En conséquence, il existe actuellement un mouvement qui dit : « Non, nous sommes des Palestiniens et des Israéliens et c'est également possible. » Ils sont entre les deux. Ils se sentent fortement liés au peuple palestinien, mais d'un autre côté, ils se sentent aussi israéliens parce qu'ils vivent ici, qu'ils parlent hébreu et qu'ils ne se sentent donc pas complètement à l'aise au sein de l'une ou de l'autre communauté. Officiellement, les Palestiniens et les Israéliens ont les mêmes droits – à quelques exceptions près qui sont justifiées par la partie israélienne comme des mesures de protection. Il y a des Arabes qui occupent des postes élevés, qui sont juges ou médecins. Théoriquement, ils pourraient être égaux. Dans la pratique, ce n'est absolument pas le cas et les problèmes sont nombreux. Par exemple, ce que je ne comprends pas, c'est qu'il n'y a presque pas d'écoles publiques qui soient mixtes. Cela ne fait du bien à personne. Mais il y a aussi beaucoup de coopération. Malgré toutes les inégalités, Israël a ses bons côtés. C'est une démocratie et il y a des journaux qui sont extrêmement à gauche et complètement positionnés contre le gouvernement. Il existe également de nombreux mouvements pacifistes au sein d'Israël. Un mouvement relativement nouveau qui me donne beaucoup d'espoir s'appelle Standing together. De nombreux Israéliens juifs et palestiniens se sont unis pour montrer au gouvernement et au monde qu'ils refusent d'être des ennemis et qu'ils sont solidaires pour l'égalité des droits et la paix.

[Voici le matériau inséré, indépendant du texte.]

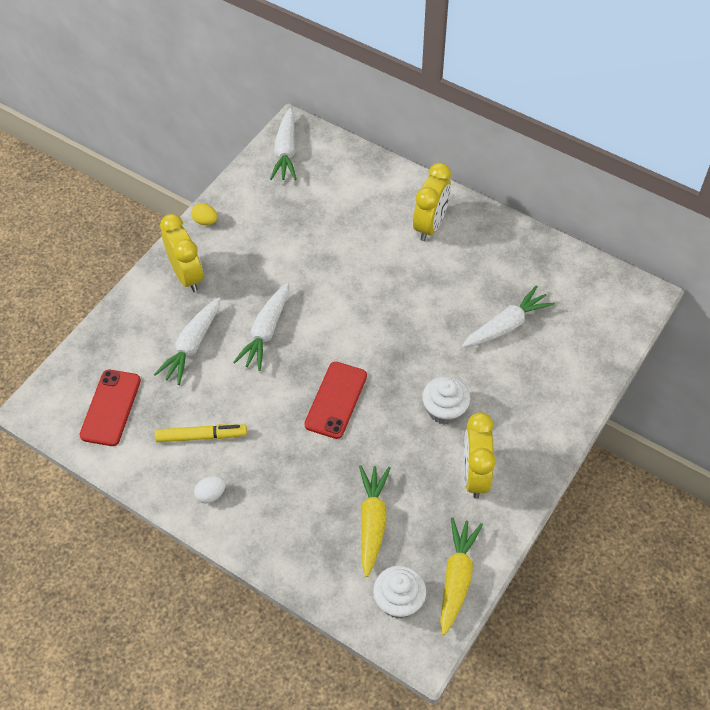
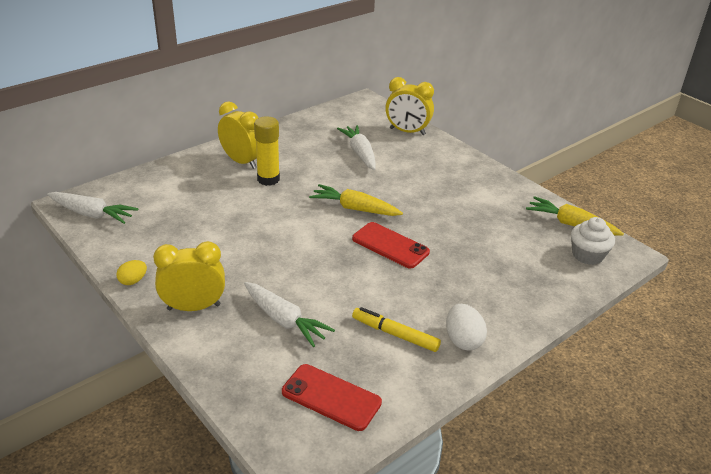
camera: 75 degrees left, 20 degrees down
(201, 436) = (395, 334): yellow marker -> yellow marker turned 75 degrees counterclockwise
(211, 494) = (463, 340): white egg -> white egg, size x1.55
(266, 331) = (296, 269): white carrot -> none
(372, 522) = (514, 252): yellow carrot -> yellow carrot (355, 208)
(408, 259) = (268, 179): none -> yellow glue stick
(444, 410) = (423, 196): white cupcake -> none
(474, 475) = (485, 196): yellow clock -> yellow clock (407, 131)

Il y a donc un potentiel de vivre ensemble pacifiquement?

J'ai l'impression que je dois y croire.

Quelle solution voyez-vous qui pourrait mettre fin à tout cela? Une solution à deux États pourrait-elle fonctionner et si oui, à quoi ressemblerait-elle?

J'y pense beaucoup et je n'ai pas encore pris ma décision à 100%. Je vais peut-être encore changer d'avis. Mais la solution que je préfère personnellement serait un pays commun. Peut-être aussi une sorte de fédération : deux États avec une capitale commune. La crainte des Israéliens juifs, lorsqu'il est question d'un État commun, est que nous perdions notre identité. Nous sommes clairement une minorité. Si toutes les frontières sont ouvertes, il y aura un pourcentage beaucoup plus faible de Juifs que d'Arabes. Nous avons peur d'être à nouveau haïs, puis discriminés et tués à un moment donné. C'est pourquoi il y a cet attachement extrême à Israël. C'est le seul pays que nous ayons jamais eu où nous n'étions pas haïs et tués. Où nous sommes en sécurité.

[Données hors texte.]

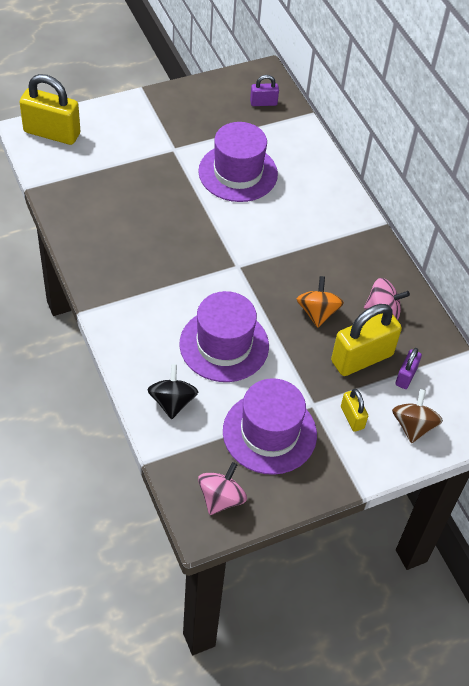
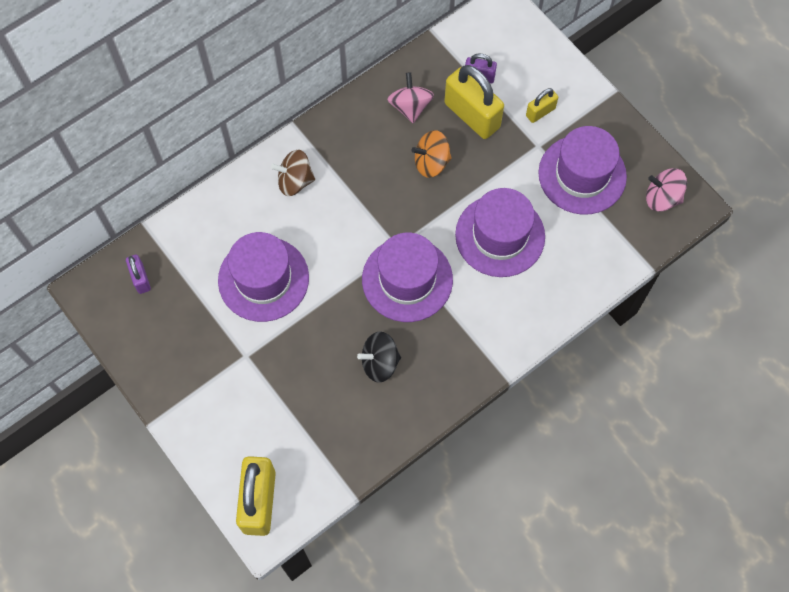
camera: 100 degrees left, 15 degrees up
(172, 402) = (580, 263): black spinning top -> black spinning top (379, 363)
(203, 265) = (407, 279): none -> purple hat
(413, 426) = (530, 63): brown spinning top -> brown spinning top (295, 181)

Passé et avenir d'un État palestinien

Mais croyez-vous quand-même qu'un pays commun est possible?

Je pense que nous nous sommes suffisamment établis. Tant dans la langue et la culture que dans la politique. Une de mes idées serait qu'au Parlement, il doit y avoir 50% de Juifs et 50% d'Arabes. Qu'il soit écrit dans la Constitution qu'il est impossible qu'un côté devienne plus puissant que l'autre. C'est ma vision et mon espoir. Pour beaucoup, c'est une utopie, mais je veux y croire. Il se peut qu'il faille d'abord qu'il y ait deux États. Cependant, je suis absolument contre le fait que les Juifs soient expulsés des territoires occupés – je suis contre les colonies – et ramenés en Israël et que tous les Arabes qui sont ici soient renvoyés en Palestine. Cela déchirerait la société.